Ang Lee ne perd cependant pas de vue qu'il doit shooter un super hero movie, loin de là. S'il utilise d'abord les artifices les plus reconnaissables, tels les split screens, les surimpressions et autres slides pour mettre en images une véritable BD animée, chaque séquence d'action constitue par ailleurs une occasion supplémentaire de faire parler la poudre. Et surtout, de livrer au public des instants comics d'une fulgurance assez terrassante, comme lors de l'évasion du complexe, ou encore face à l'armée du général Ross. La traque se muant en sauvagerie décomplexée, à coup de giant swing en plein désert avec un char, avant de littéralement en décapsuler un autre. L'errance d'un véritable dieu tout puissant à flanc de canyon, elle, n'aura jamais été aussi puissamment filmée dans le paysage Marvel.
Et si, dans la dernière ligne droite, Ang Lee déséquilibre un peu son film en touchant les limites de l'expérimentation théâtrale, le final avec Absorbing Man, bien plus lisible que certains l'affirment trop systématiquement, sera vu comme une apothéose de la relation étrange entre un père et son fils balançant entre mystique et surnaturel mêlés.
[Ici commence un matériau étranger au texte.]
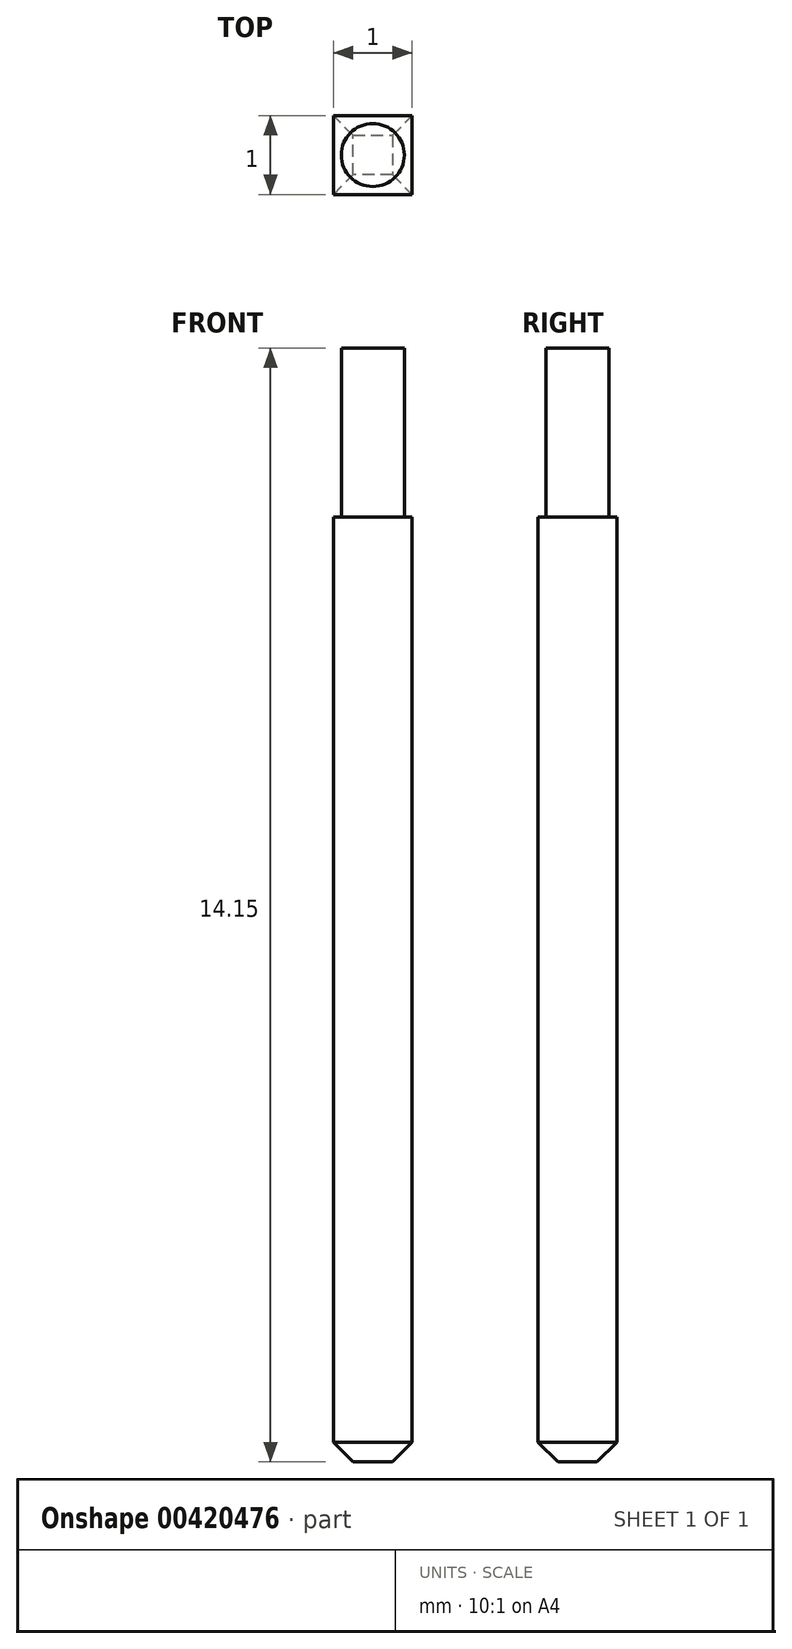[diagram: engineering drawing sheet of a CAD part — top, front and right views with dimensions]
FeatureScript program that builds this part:
annotation { "Feature Type Name" : "Feature", "Feature Type Description" : "" }
export const myFeature = defineFeature(function(context is Context, id is Id, definition is map)
    precondition{}
    {
        {
            var Q0;
            Q0=qCreatedBy(makeId("Top.planeOp"),FACE);
            var sketch = newSketch(context, id + "F0", { "sketchPlane" : qUnion([Q0])});
            skLineSegment(sketch, "E0.bottom", {"start": v(0, 0) * mm, "end": v(1, 0) * mm});
            skLineSegment(sketch, "E0.top", {"start": v(0, 1) * mm, "end": v(1, 1) * mm});
            skLineSegment(sketch, "E0.left", {"start": v(0, 0) * mm, "end": v(0, 1) * mm});
            skLineSegment(sketch, "E0.right", {"start": v(1, 0) * mm, "end": v(1, 1) * mm});
            skSolve(sketch);
        }
        {
            var Q0;
            Q0 = qSketchRegion(id + "F0", true);
            extrude(context, id + "F1", {"entities" : qUnion([Q0]), "depth" : 12 * mm});
        }
        {
            var Q0;
            Q0=makeQuery(id+"F1.opExtrude","CAP_FACE",FACE,{"disambiguationData":[OSD([sQuery(id+"F0.wireOp",EDGE,"E0.bottom"),sQuery(id+"F0.wireOp",EDGE,"E0.top"),sQuery(id+"F0.wireOp",EDGE,"E0.left"),sQuery(id+"F0.wireOp",EDGE,"E0.right")])],"isStart":false});
            var sketch = newSketch(context, id + "F2", { "sketchPlane" : qUnion([Q0])});
            skCircle(sketch, "E1", {"center": v(0.5, 0.5) * mm, "radius": 0.4 * mm});
            skPoint(sketch, "E1.centerSnap0", {"position": v(1, 0.5) * mm});
            skSolve(sketch);
        }
        {
            var Q0;
            Q0 = qSketchRegion(id + "F2", true);
            extrude(context, id + "F3", {"entities" : qUnion([Q0]), "operationType" : NewBodyOperationType.ADD, "depth" : 2.15 * mm});
        }
        {
            var Q0;
            Q0=makeQuery(id+"F1.opExtrude","CAP_EDGE",EDGE,{"disambiguationData":[OSD([sQuery(id+"F0.wireOp",EDGE,"E0.bottom")])],"isStart":true});
            var Q1;
            Q1=makeQuery(id+"F1.opExtrude","CAP_EDGE",EDGE,{"disambiguationData":[OSD([sQuery(id+"F0.wireOp",EDGE,"E0.left")])],"isStart":true});
            var Q2;
            Q2=makeQuery(id+"F1.opExtrude","CAP_EDGE",EDGE,{"disambiguationData":[OSD([sQuery(id+"F0.wireOp",EDGE,"E0.right")])],"isStart":true});
            var Q3;
            Q3=makeQuery(id+"F1.opExtrude","CAP_EDGE",EDGE,{"disambiguationData":[OSD([sQuery(id+"F0.wireOp",EDGE,"E0.top")])],"isStart":true});
            chamfer(context, id + "F4", {"entities" : qUnion([Q0, Q1, Q2, Q3]), "width" : 0.25 * mm, "tangentPropagation" : true});
        }
    });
On est donc parfaitement en droit de préférer cette version maudite de Hulk, tellement difficile à gérer aux yeux de ses producteurs qu'elle sera quasi annulée par deux autres versions du mythe plus solubles au sein d'un univers partagé. Gommant immédiatement toute la singularité, toute la tragédie et les symboles d'un personnage fascinant.
On est donc à des années-lumière de l'absence d'âme et de contenu, de la paresse et de l'inexistence de personnalité que certains ne finiront jamais de déplorer au sein de la galaxie des super héros Marvel...
Behind_the_Mask, en vert et contre tous.